Selama di Taiwan selama 13 tahun, Santi tak hanya bekerja menjaga lansia, tapi juga mengembangkan bisnis mode yang diproduksi di Indonesia. “Saya bekerja sama dengan kakak sebagai penjahit dan suami yang mengurusi bahan baku dan proses pengiriman,” tutur dia.
Bagi Santi, kuliah manajemen yang sudah dijalaninya sangat penting untuk mengembangkan bisnis pakaian dan makanan yang sekarang dilakukannya. “Inilah pentingnya kuliah, dari kuliah saya tahu soal branding, marketing, cara menghitung, proses perizinan, sampai milih bahan baku,” sebutnya.

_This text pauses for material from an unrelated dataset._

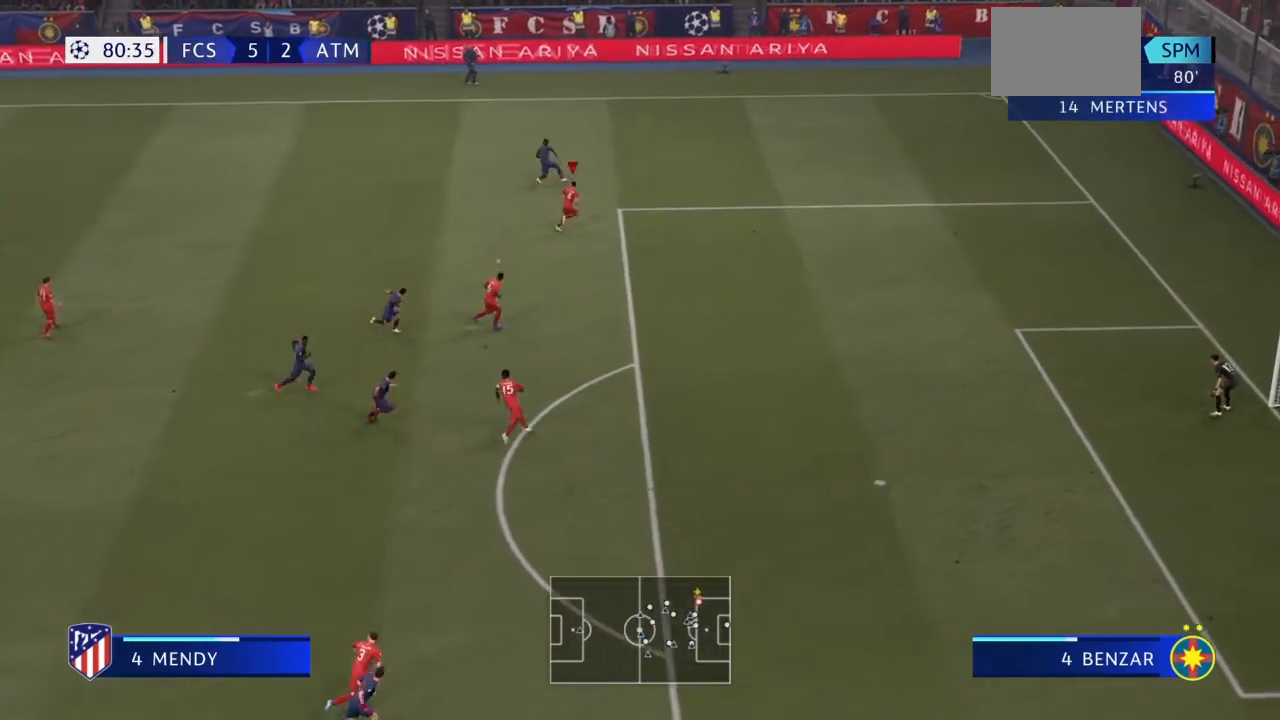
{"buttons": ["CROSS"], "left_stick": "center", "right_stick": "center", "events": [[367, "R2", "up"], [400, "left_stick", "center"], [467, "CROSS", "down"], [467, "SQUARE", "up"]]}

Santi menambahkan, kuliah jangan sekadar mengejar nilai, tapi yang dicari adalah proses berpikirnya. Hal inilah yang dinasihatkan pada anak pertamanya yang tahun ini lulus SMK dan memilih menjadi PMI di Jepang.
Keluarga Benget dan Santi telah menunjukkan pentingnya pendidikan tinggi. Tak sekadar mengejar nilai ataupun meningkatkan penghasilan. Namun juga menambah pengetahuan, pengalaman, relasi.
Pendidikan menjadi bekal utama kehidupan. Seperti kata Rosmadiana, “Pendidikan enggak akan habis, beda dengan uang yang akan selalu habis.”